Não há solução fácil para o atual problema econômico. Não há saída indolor. Quanto mais demorarmos a começar a ajustar as contas, pior será.

Isso quer dizer que a PEC 241 não tem nada a ser criticado, é uma medida perfeita?

Em economia, nenhuma medida é imune a crítica. Não há consenso. A PEC tem pontos que podem ser discutidos, tais como o limite de 20 anos para a proposta (bastante longo), o fato de que sem uma reforma previdenciária ela não tem sustentação, entre vários outros.Contudo, a sua vigência não trará o caos alarmado por muitos para o país. A sua não existência, sim.

Mas, e os economistas que são contra a PEC?
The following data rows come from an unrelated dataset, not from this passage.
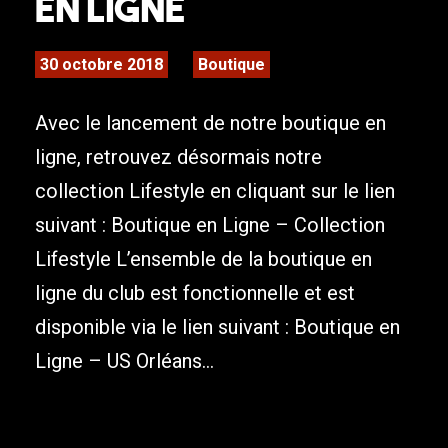
en ligne
30 octobre 2018
Boutique
Avec le lancement de notre boutique en
ligne, retrouvez désormais notre
collection Lifestyle en cliquant sur le lien
suivant : Boutique en Ligne – Collection
Lifestyle L’ensemble de la boutique en
ligne du club est fonctionnelle et est
disponible via le lien suivant : Boutique en
Ligne – US Orléans...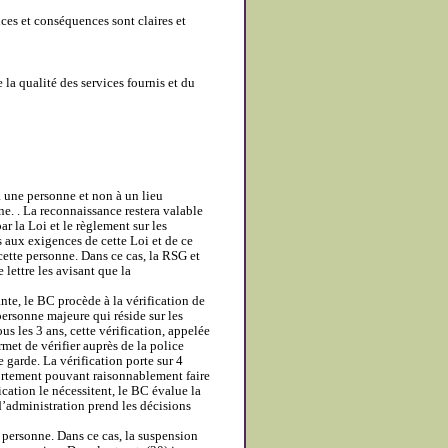
nces et conséquences sont claires et
a qualité des services fournis et du
 une personne et non à un lieu
ne. . La reconnaissance restera valable
 la Loi et le règlement sur les
s aux exigences de cette Loi et de ce
ette personne. Dans ce cas, la RSG et
 lettre les avisant que la
ante, le BC procède à la vérification de
ersonne majeure qui réside sur les
us les 3 ans, cette vérification, appelée
et de vérifier auprès de la police
garde. La vérification porte sur 4
ortement pouvant raisonnablement faire
ication le nécessitent, le BC évalue la
d’administration prend les décisions
personne. Dans ce cas, la suspension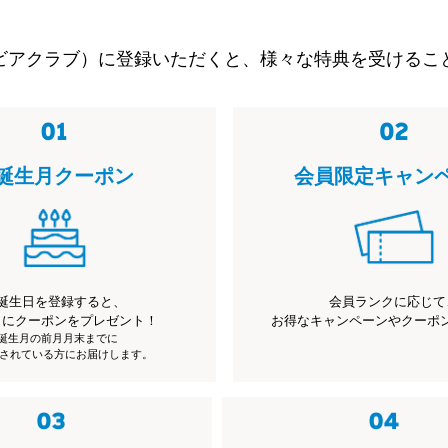
ビアクラブ）に登録いただくと、様々な特典を受けるこ
誕生月クーポン
会員限定キャン
誕生日を登録すると、
会員ランクに応じて
月にクーポンをプレゼント！
お得なキャンペーンやクーポ
※誕生月の前月月末までに
されている方にお届けします。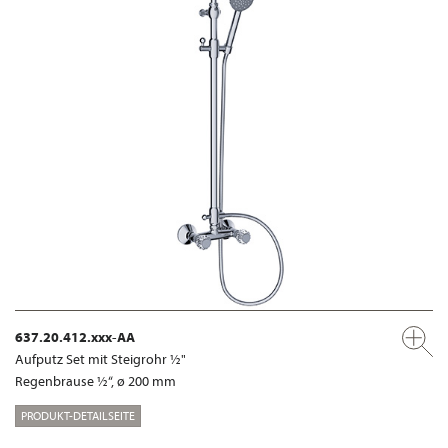
637.20.412.xxx-AA
Aufputz Set mit Steigrohr ½"
Regenbrause ½“, ø 200 mm
PRODUKT-DETAILSEITE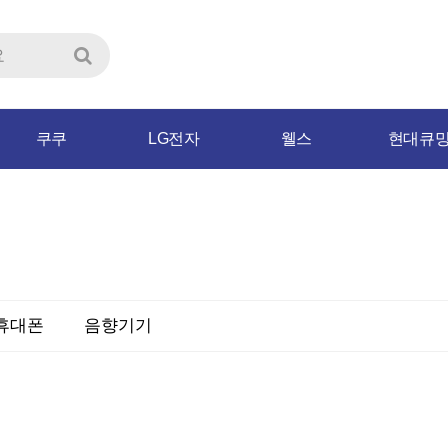
쿠쿠
LG전자
웰스
현대큐
휴대폰
음향기기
De fato, existem economistas, com doutorado na área, pregando o apocalipse se a PEC for aprovada. Esse tipo de reação não é novidade. Muitos economistas, da mesma linha dos que pregam esse apocalipse, diziam coisas semelhantes sobre o Plano Real e sobre a Lei de Responsabilidade Fiscal, por exemplo. Hoje, contudo, sabemos que devemos o desenvolvimento que o país atingiu, a melhoria na distribuição de renda, os programas sociais, a essas políticas econômicas. Sem elas, nada disso teria sido possível.
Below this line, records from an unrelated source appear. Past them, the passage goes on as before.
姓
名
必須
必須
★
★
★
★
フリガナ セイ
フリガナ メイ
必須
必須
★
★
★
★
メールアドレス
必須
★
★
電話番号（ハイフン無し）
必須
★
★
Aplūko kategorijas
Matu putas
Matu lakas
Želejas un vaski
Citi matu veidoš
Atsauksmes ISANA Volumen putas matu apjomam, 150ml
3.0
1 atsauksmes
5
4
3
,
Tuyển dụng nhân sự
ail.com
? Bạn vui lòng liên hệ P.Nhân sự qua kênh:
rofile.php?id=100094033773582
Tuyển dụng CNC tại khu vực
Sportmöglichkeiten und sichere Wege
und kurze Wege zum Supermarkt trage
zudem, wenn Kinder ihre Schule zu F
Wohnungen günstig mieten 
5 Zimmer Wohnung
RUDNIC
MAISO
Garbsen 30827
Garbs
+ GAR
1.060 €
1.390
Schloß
Existe a economia que dá certo e a que dá errado. Mas, infelizmente, a ciência econômica não é entendida por muitos como ciência. Tem gente que, mesmo tendo “estudado” um bocado, ainda acha que força de vontade e boas intenções vão resolver muitos dos principais problemas da economia brasileira. Assim, se posicionam persistentemente do lado errado da história. Vale lembrar também que existiram muitos economistas que endossaram as políticas da Nova Matriz Econômica. Já sabemos o final dessa história, não é?


[1]Dados de 2014. IBPT.

[2] MTE/CAGED.

[3] IBGE/PNAD Contínua.

[4] IBGE/IPCA.

[5] BCB/Pesquisa FOCUS.

[6] Dados para 2015, retirados de FMI/WEO.